Web Archive Collection Zipped

Updated 08042024-201726


Table of Contents

Format Description Properties Explanation of format description terms

Identification and description Explanation of format description terms

Full nameWeb Archive Collection Zipped
Description

Web Archive Collection Zipped (WACZ), a file format for creating and hosting web archives, was announced by the Webrecorder team in January 2021, with an update to the format in May 2023. Webrecorder.net states, the format is "designed to make creating and hosting web archives quicker and easier...WACZ serves as a zipped package format for WARCs...WACZ files take the raw WARC files and zip them up, along with a CDX or compressed CDX index, and a full text index."

WACZ's technical specification, Web Archive Collection Zipped (WACZ) | Webrecorder Recommendation June 2021, is found on Webrecorder's GitHub, along with other useful reference documents, such as Use Cases for Decentralized Web Archives, WACZ Signing and Verification, and Crawl Index JSON (CDJ+XJ).

The WACZ Specification defines the WACZ format as a file "that is used to package up WARC data and metadata into a ZIP file for distribution and replay on the web." It goes on to state that "WACZ is a media type that allows web archive collections to be packaged and shared on the web as a discrete file. A WACZ file includes all the data that is needed for the rendering archived content as well as contextual information required for users to interpret it." Rendering software obtains the data using HTTP Range requests or data can be interacted with by special server software. The WACZ Specification defines the WACZ directory structure, as well as the ZIP format specification WACZ uses for sharing web archives.

WACZ Specification Goals

WACZ Spec has two broad goals for web archives:

  • Social: way to connect and communicate with web archives collections, but also have context information to interpret and interact with those web archives.
    • Contextual information describes what the archive collection contains, including when and how it was created.
  • Technical: dynamically load small amounts of archived data from remote host without requiring downloading the whole file.

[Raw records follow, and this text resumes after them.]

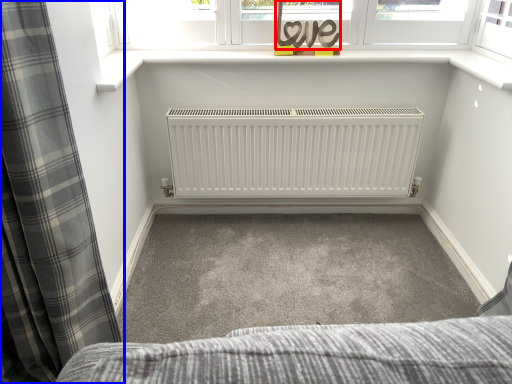
Question: Among these objects, which one is farthest to the camera, writing (highlighted by a red box) or curtain (highlighted by a blue box)?

Choices:
 (A) writing
 (B) curtain

Answer: (A)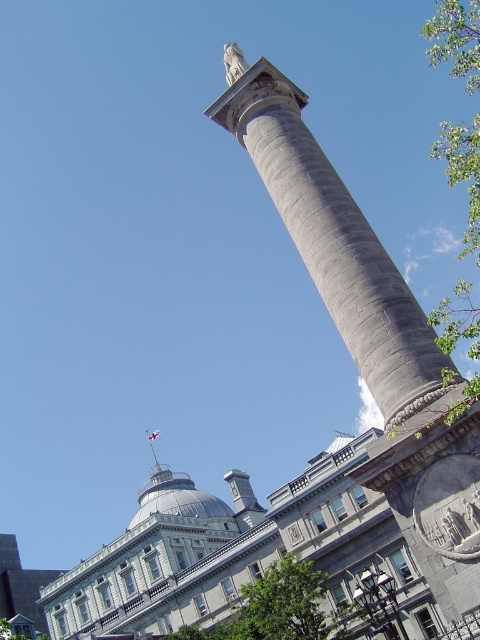
Question: Which is farther from the green leafy tree at lower center?

Choices:
 (A) gray stone column at center
 (B) green leafy tree at right

Answer: (B)

Question: Which point appears closest to the camera in this image?

Choices:
 (A) (206, 628)
 (B) (467, 387)
 (C) (323, 154)

Answer: (B)

Question: Which point appears farthest from the camera in this image?

Choices:
 (A) (355, 612)
 (B) (450, 342)

Answer: (A)

Question: Can you confirm if gray stone column at center is positioned to the left of green leafy tree at right?

Choices:
 (A) no
 (B) yes

Answer: (B)

Question: Where is gray stone column at center located in relation to green leafy tree at lower center in the image?

Choices:
 (A) above
 (B) below

Answer: (A)

Question: Does gray stone column at center appear on the left side of green leafy tree at lower center?

Choices:
 (A) no
 (B) yes

Answer: (A)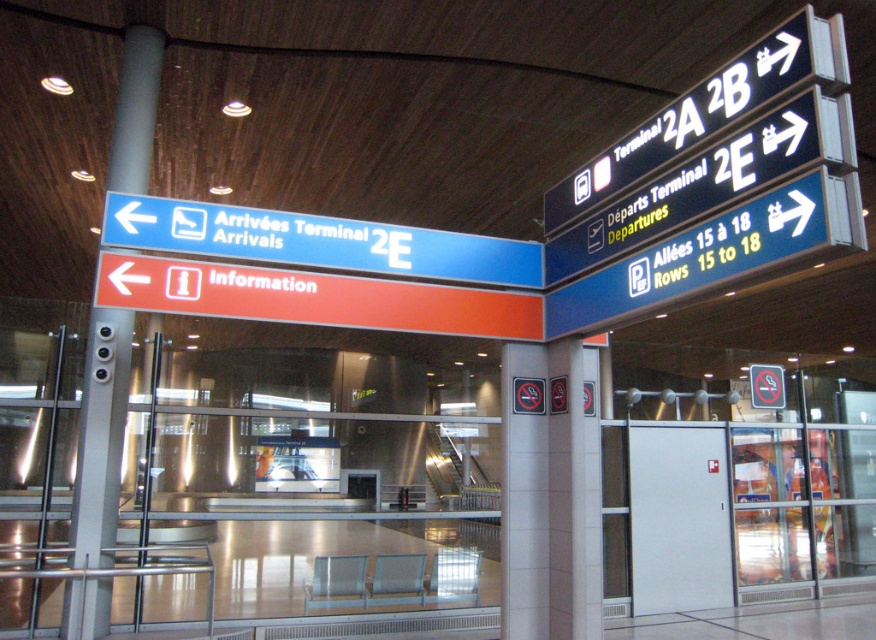
You are at an airport terminal and need to find the arrivals area. You see a blue plastic sign at left and a black plastic sign at upper right. According to the signs, which direction should you go?

The blue plastic sign at left points left towards Arrivailles Terminal 2E, so you should go left.

You are at the airport and need to locate the arrivals area. You see a gray metallic pole at left and a black plastic sign at upper right. Which object is taller?

The gray metallic pole at left is taller than the black plastic sign at upper right according to the description.

From the picture: You are at an airport terminal and need to locate the arrivals area. You see a blue plastic sign at left and a gray metallic pole at left. Which object is physically nearer to you?

The blue plastic sign at left is closer to the viewer than the gray metallic pole at left, so the blue plastic sign at left is physically nearer to you.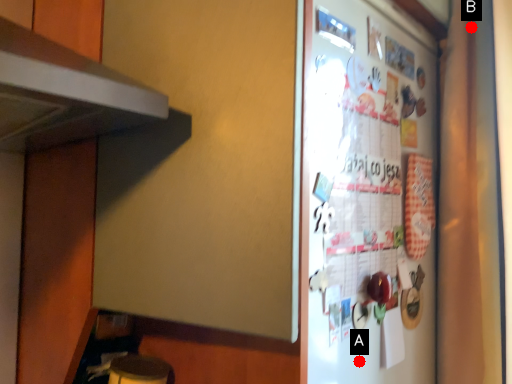
Question: Two points are circled on the image, labeled by A and B beside each circle. Which point is closer to the camera?

Choices:
 (A) A is closer
 (B) B is closer

Answer: (A)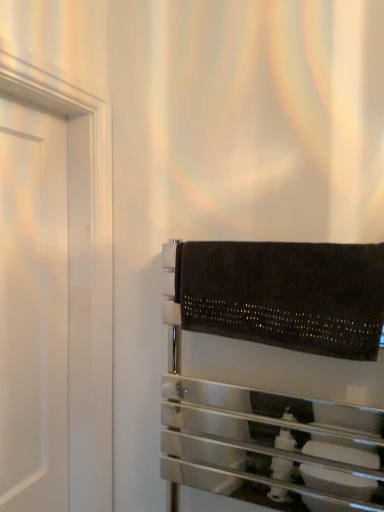
Question: Is black suede towel at lower right inside or outside of black textured towel rack at right?

Choices:
 (A) outside
 (B) inside

Answer: (B)

Question: Is black suede towel at lower right in front of or behind black textured towel rack at right in the image?

Choices:
 (A) behind
 (B) front

Answer: (A)

Question: From the image's perspective, relative to black textured towel rack at right, is black suede towel at lower right above or below?

Choices:
 (A) above
 (B) below

Answer: (A)

Question: Is black textured towel rack at right to the left or to the right of black suede towel at lower right in the image?

Choices:
 (A) right
 (B) left

Answer: (B)

Question: From a real-world perspective, is black textured towel rack at right above or below black suede towel at lower right?

Choices:
 (A) below
 (B) above

Answer: (A)

Question: Is black textured towel rack at right situated inside black suede towel at lower right or outside?

Choices:
 (A) outside
 (B) inside

Answer: (A)

Question: In terms of width, does black textured towel rack at right look wider or thinner when compared to black suede towel at lower right?

Choices:
 (A) thin
 (B) wide

Answer: (B)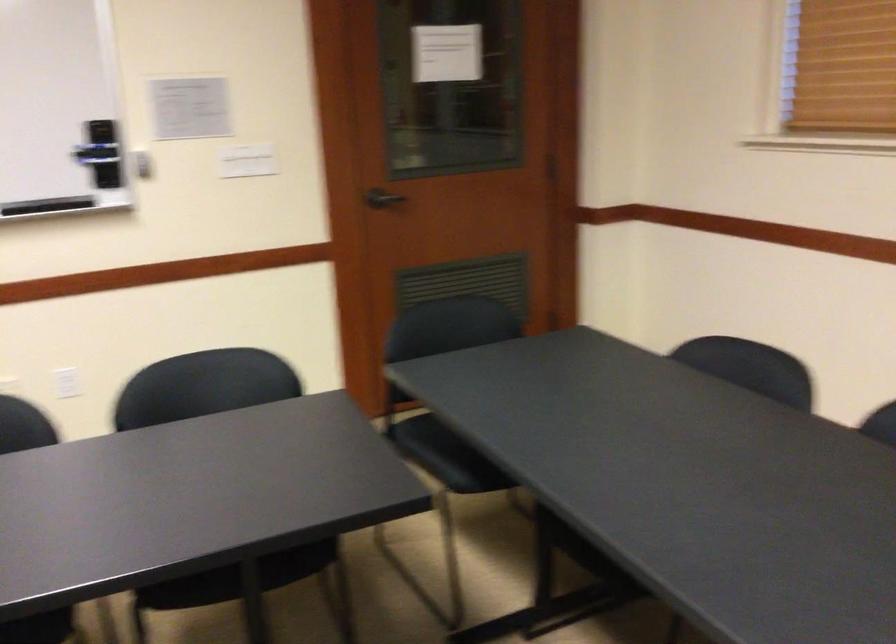
Find where to lift the black whiteboard eraser. Please return your answer as a coordinate pair (x, y).

(46, 205)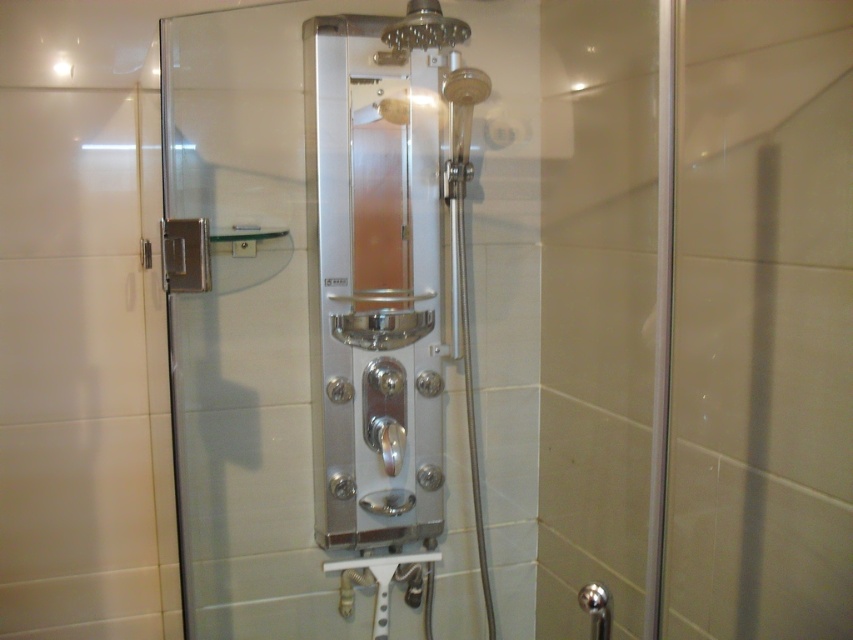
Question: Is silver metallic shower door at center below polished stainless steel shower enclosure at center?

Choices:
 (A) no
 (B) yes

Answer: (B)

Question: Which object appears farthest from the camera in this image?

Choices:
 (A) polished stainless steel shower enclosure at center
 (B) silver metallic shower door at center

Answer: (A)

Question: Is silver metallic shower door at center positioned in front of polished stainless steel shower enclosure at center?

Choices:
 (A) yes
 (B) no

Answer: (A)

Question: Is silver metallic shower door at center below polished stainless steel shower enclosure at center?

Choices:
 (A) yes
 (B) no

Answer: (A)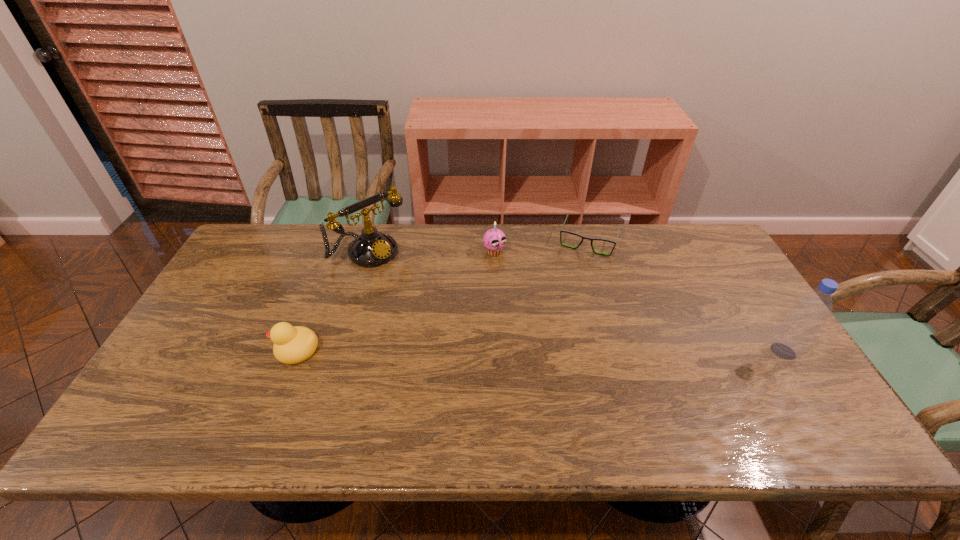
This screenshot has width=960, height=540. Identify the location of vacant space on the desktop that is between the fourth tallest object and the bottle and is positioned on the face of the cupcake. (587, 350).

I want to click on vacant space on the desktop that is between the duckling and the bottle and is positioned on the dial of the telephone, so click(x=486, y=350).

Where is `vacant spot on the desktop that is between the fourth tallest object and the rightmost object and is positioned on the lens of the shortest object`? vacant spot on the desktop that is between the fourth tallest object and the rightmost object and is positioned on the lens of the shortest object is located at coordinates tap(552, 350).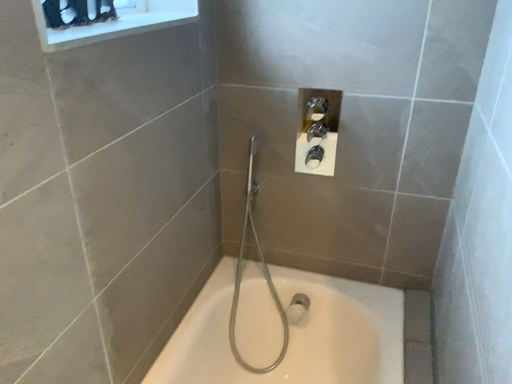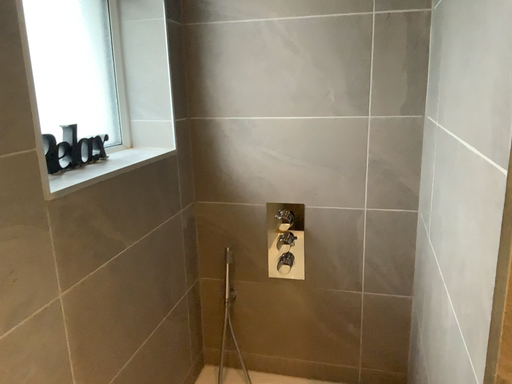
Question: How did the camera likely rotate when shooting the video?

Choices:
 (A) rotated upward
 (B) rotated downward

Answer: (A)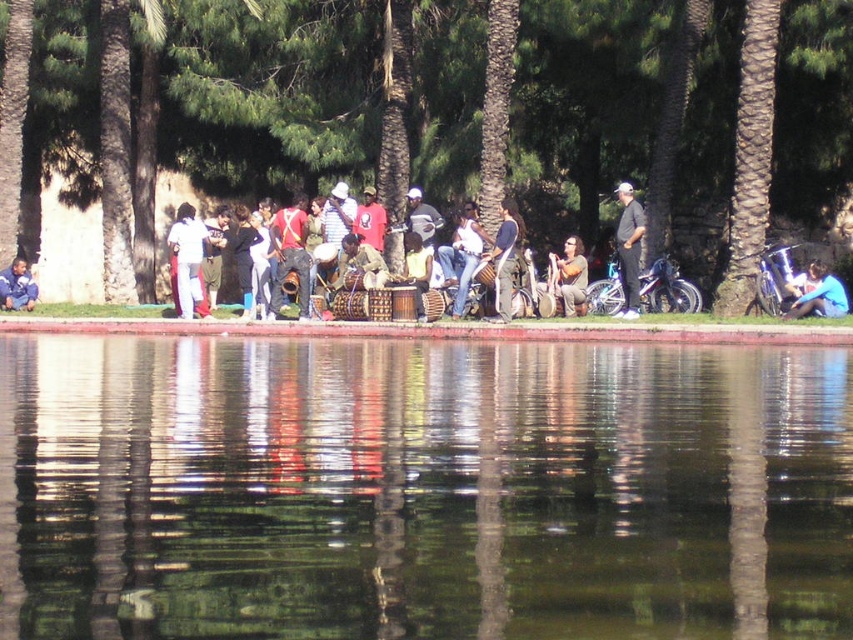
Question: Which of the following is the closest to the observer?

Choices:
 (A) (341, 484)
 (B) (439, 250)
 (C) (502, 300)

Answer: (A)

Question: Can you confirm if denim jeans at center is positioned to the right of dark blue fabric shirt at center?

Choices:
 (A) no
 (B) yes

Answer: (A)

Question: Can you confirm if brown textured tree at center is positioned to the right of denim jeans at center?

Choices:
 (A) yes
 (B) no

Answer: (B)

Question: Which of the following is the closest to the observer?

Choices:
 (A) denim jeans at center
 (B) brushed metal jacket at center
 (C) brown rough palm tree at right
 (D) matte brown guitar at center

Answer: (A)

Question: Which point is closer to the camera?

Choices:
 (A) (642, 58)
 (B) (503, 278)

Answer: (B)

Question: Can you confirm if dark gray shirt at center is wider than brushed metal jacket at center?

Choices:
 (A) no
 (B) yes

Answer: (A)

WACZ Object & Directory Layout:

A WACZ Object consists of a 'datapackage.json' file (technical and descriptive metadata), an extensible directory and naming convention, and a method for bundling directory layout in ZIP file.

  • The directory structure MUST conform to the FRICTIONLESS-DATA-PACKAGE Specification.
    • As stated in the WACZ Signing and Verification, "The WACZ format builds on top of the [FRICTIONLESS-DATA-PACKAGE]. The data package includes a manifest datapackage.json file which contains the hashes of all the files in the data package...A signed WACZ also contains a datapackage-digest.json, which contains a hash and signature of the datapackage.json."

See the WACZ Specification for an Example of a WACZ Directory Structure.

  • Archive:
    • MUST contain at least one WARC formatted file.
    • SHOULD use WARC extension.
  • Indexes:
    • MUST include at least one index for WARC data stored in Archive.
    • MUST contain CDXJ data, MAY be qzip (index.cdx.gz) compressed (PYWB-CDXJ).
  • pages.jsonl:
    • MUST present/include list of 'Page' object as JSON-Lines.
  • Each line MUST contain:
    • URL - for the page.
    • ts - datetime string (RFC3339).
  • JSON-Lines files MAY contain:
    • title - resource description.
    • id - resource arbitrary identifier.
    • text - snapshot extracted text.
    • size - integer/number of bytes for the page/resources.
    • MAY contain other properties not conflicting with required properties.
  • datapackage.json:
    • MUST present root of WACZ, serves as manifest for web archive.
  • MUST contain properties:
    • profile - data-package string.
    • resources - lists include file names, paths, sizes, fixity for all files.
    • wacz_version - version used.
  • SHOULD include properties:
    • Title - string/sentence description for collection
    • Description - archive's contents longer description, MUST be Markdown formatted (plain text).
    • Crated - datetime when file created, RFC3339 format.
    • Modified - datetime when file modified, RFC3339 format.
    • Software - description of software used to create files.
    • MainPageUrl - optional URL main/starting page, used for replay.
    • MainPageData - optional ISO-formatted date of main/starting page, used for replay.
  • Datapackage-digest.json:
    • SHOULD be included in root of WACZ to verify datapackage.json.
    • Used to determine if datapackage.json has cryptographic signature present.
    • Contains a hash and signature of datapackage.json.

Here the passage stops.